To be done
Rewrite the lines below with "layout element" changed to "page element" and nothing else altered. Leave the picture out.

Information given
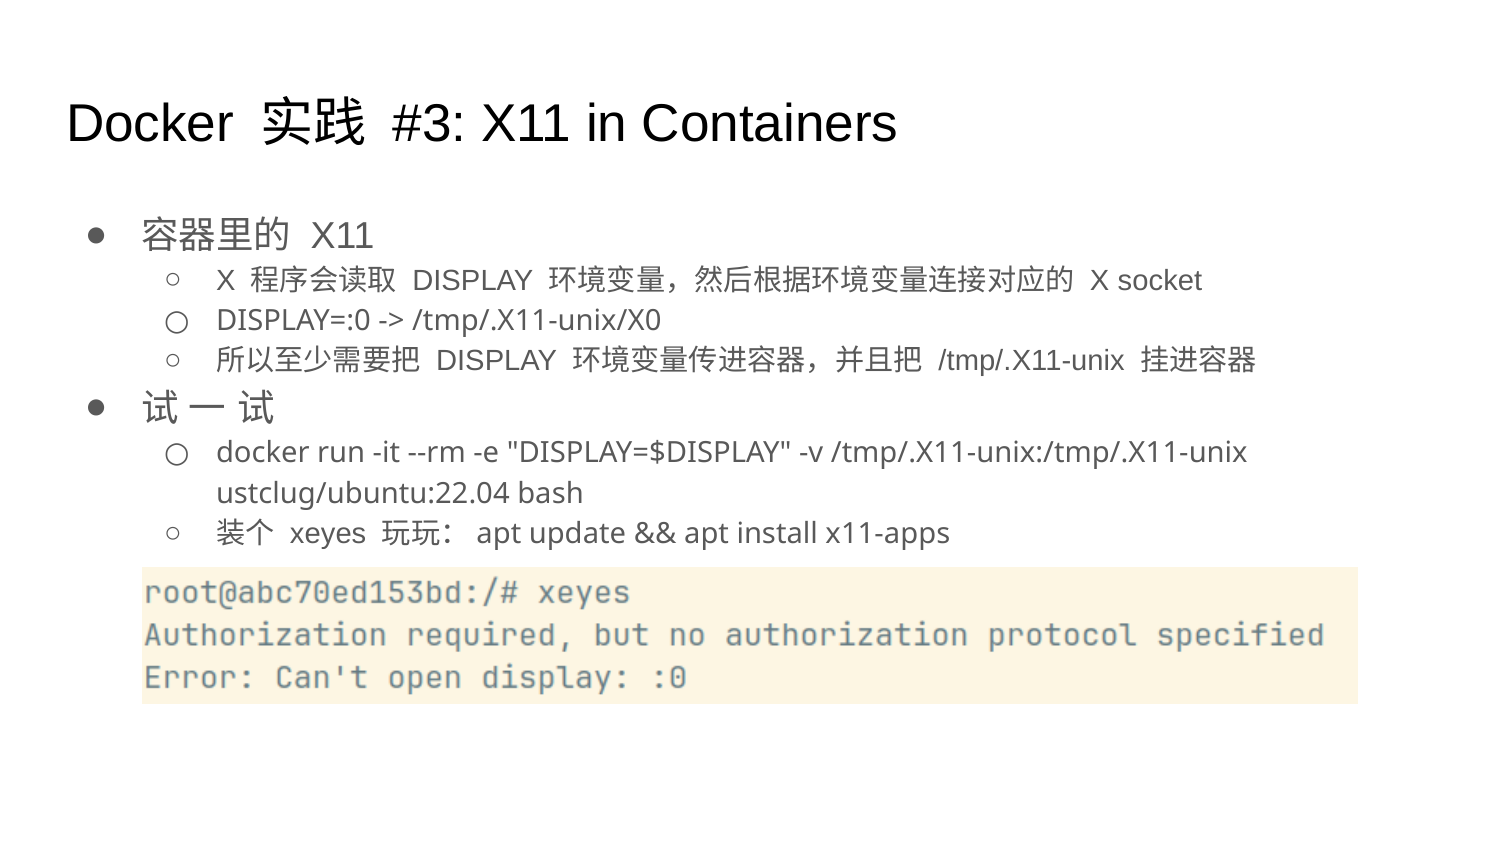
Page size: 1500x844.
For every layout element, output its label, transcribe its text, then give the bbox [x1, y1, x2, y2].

list 容器里的 X11 X 程序会读取 DISPLAY 环境变量，然后根据环境变量连接对应的 X socket DISPLAY=:0 -> /tmp/.X11-unix/X0 所以至少需要把 DISPLAY 环境变量传进容器，并且把 /tmp/.X11-unix 挂进容器 试 一 试 docker run -it --rm -e "DISPLAY=$DISPLAY" -v /tmp/.X11-unix:/tmp/.X11-unix ustclug/ubuntu:22.04 bash 装个 xeyes 玩玩：apt update && apt install x11-apps [51, 189, 1449, 750]
picture [142, 567, 1358, 704]
title Docker 实践 #3: X11 in Containers [51, 72, 1449, 167]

Response below
Page size: 1500x844.
For every page element, output its label, transcribe its text, then give the bbox [x1, y1, x2, y2].

list 容器里的 X11 X 程序会读取 DISPLAY 环境变量，然后根据环境变量连接对应的 X socket DISPLAY=:0 -> /tmp/.X11-unix/X0 所以至少需要把 DISPLAY 环境变量传进容器，并且把 /tmp/.X11-unix 挂进容器 试 一 试 docker run -it --rm -e "DISPLAY=$DISPLAY" -v /tmp/.X11-unix:/tmp/.X11-unix ustclug/ubuntu:22.04 bash 装个 xeyes 玩玩：apt update && apt install x11-apps [51, 189, 1449, 750]
picture [142, 567, 1358, 704]
title Docker 实践 #3: X11 in Containers [51, 72, 1449, 167]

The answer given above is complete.